春見中学三年B組男子2番・石黒智也の人生は決していいものではなかった。
智也は中学三年にして夜遊びなんて当たり前のような暮らしをしていた。
父は軍の少佐で、軍人らしい厳格で融通のきかない男だ。
母はそんな父にまるで召使のように仕えていて一切口答えしない大人しい女だった。


その両親は五年前に死んだ長男の死から今だに立ち直っていなかった。
智也とは10歳も年齢が違ったが二人きりの兄弟ということもあって、弟を可愛がってくれる優しい兄だった。

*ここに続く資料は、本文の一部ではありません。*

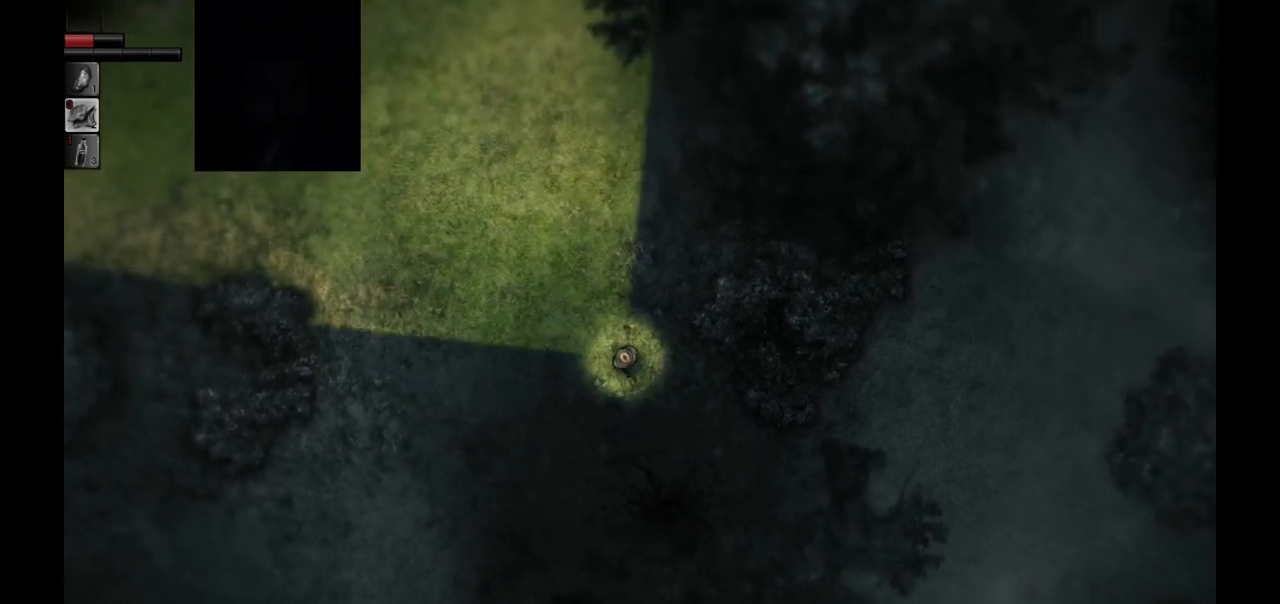
{"buttons": [], "left_stick": "up-left", "right_stick": "center", "events": []}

それ以上に、兄は士官学校では優等生だったので父には自慢の息子だった。
父は優秀な長男である兄に夢中で、全ての愛情と期待を兄に注いでいた。
その兄と比べたら智也はおまけみたいな息子だったに違いない。
智也は父が自分をほめてくれたことは一度もないが、よく兄の肩に手を置いて誇らしげに笑っていたことは覚えている。


その兄が交通事故で呆気なく逝った。
その事故には智也もまきこまれたたのだが、幸い智也はカスリ傷で済んだ。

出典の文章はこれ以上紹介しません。